- _WORK REQUIRED_
Lay out every line of text in the data below as a JSON list of strings, one string per line, with blank lines skipped. Leave the pictures out of your answer.

Data taken from a collection:
Start of Block
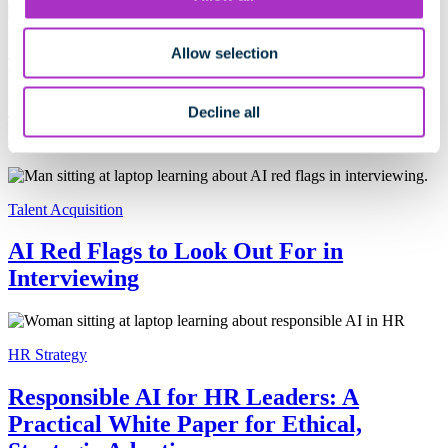
Allow selection
Talent Acquisition
What Transparent AI Really Means in
Decline all
Hiring
Talent Acquisition
AI Red Flags to Look Out For in
Interviewing
HR Strategy
Responsible AI for HR Leaders: A
Practical White Paper for Ethical,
End of Block
- _ANSWER BOX_
[
  "Allow selection",
  "Talent Acquisition",
  "What Transparent AI Really Means in",
  "Decline all",
  "Hiring",
  "Talent Acquisition",
  "AI Red Flags to Look Out For in",
  "Interviewing",
  "HR Strategy",
  "Responsible AI for HR Leaders: A",
  "Practical White Paper for Ethical,"
]